- [Teks Bacaan]:
☆ ☆ ☆ ☆

Ibarat membasmi hama, karena khilafahnya para islamis adalah hama bagi NKRI, maka bekal paling penting adalah totalitas dari si pembasi dan sarana untuk pembasmian itu sendiri. Pembasmi khilafah adalah pemerintah NKRI, demi menyelamatkan NKRI itu sendiri. Sementara sarana untuk membasmi adalah seluruh pihak; tokoh agama Islam, pemangku kebijakan, dan para pelaku kontra-islamisme secara umum. Pembasmi dan sarananya harus mumpuni.

Apakah kita islamofobia karena benci khilafah? Tidak. Itu bagian dari fitnah para aktivis khilafah seperti Aab Elkarimi. Kita tidak benci khilafah dalam arti pemerintahan, karena memang NKRI pun sudah punya pemerintahannya sendiri.

Yang kita benci dan harus segera dibasmi adalah khilafah palsu ala Khilafatul Muslimin dan HTI, yakni khilafah dalam arti sistem pemerintahan yang ingin merombak sistem NKRI. Harus jeli membedakan keduanya, karena para khilafahers semakin licik. Ketika hendak dibasmi, maka para aktivis khilafah akan teriak bahwa pemerintah hendak membasmi Islam. Sangat manipulatif.

☆ ☆ ☆ ☆

(Daftar yang diambil dari sebuah dataset)
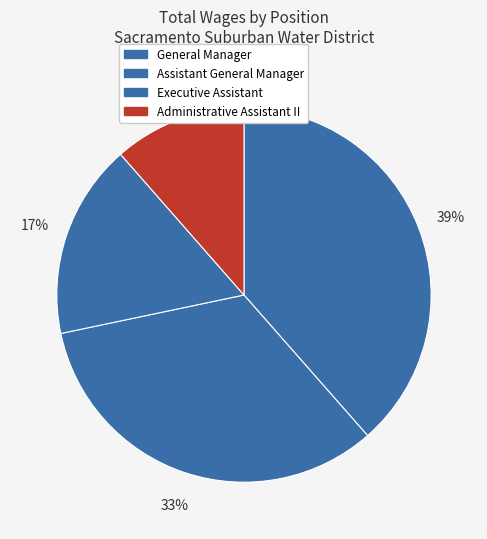

Is there any slice that represents more than half of the pie?

No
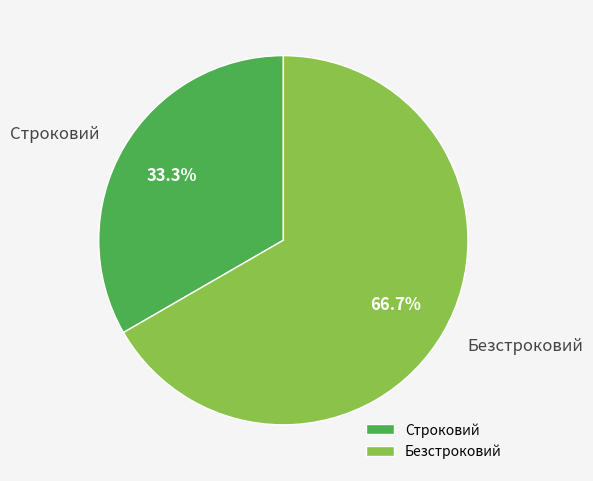

What is the ratio of the value at Строковий to the value at Безстроковий?

0.5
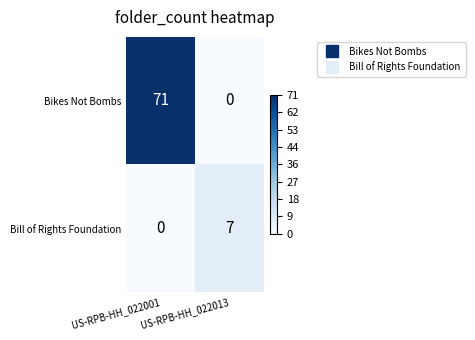

At which category is the sum across all series the highest?

US-RPB-HH_022001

☆ ☆ ☆ ☆

- [Tugas Anda]:
1 > Menurut teks bacaan, mengapa khilafah dalam arti pemerintahan tidak dibenci? Jelaskan dalam satu sampai tiga kalimat.
2 > Tulis ulang semua baris dalam daftar tanpa mengubah apa pun, tetapi hilangkan gambarnya dari jawaban Anda.
Teks bacaan dan daftar di atas tidak memiliki hubungan satu sama lain.

- [Jawaban Tiap Butir]:
1 > Khilafah dalam arti pemerintahan tidak dibenci karena NKRI pun sudah memiliki pemerintahannya sendiri. Yang dibenci adalah khilafah palsu ala Khilafatul Muslimin dan HTI, yaitu sistem pemerintahan yang ingin merombak sistem NKRI.

2 >
Is there any slice that represents more than half of the pie?

No

What is the ratio of the value at Строковий to the value at Безстроковий?

0.5

At which category is the sum across all series the highest?

US-RPB-HH_022001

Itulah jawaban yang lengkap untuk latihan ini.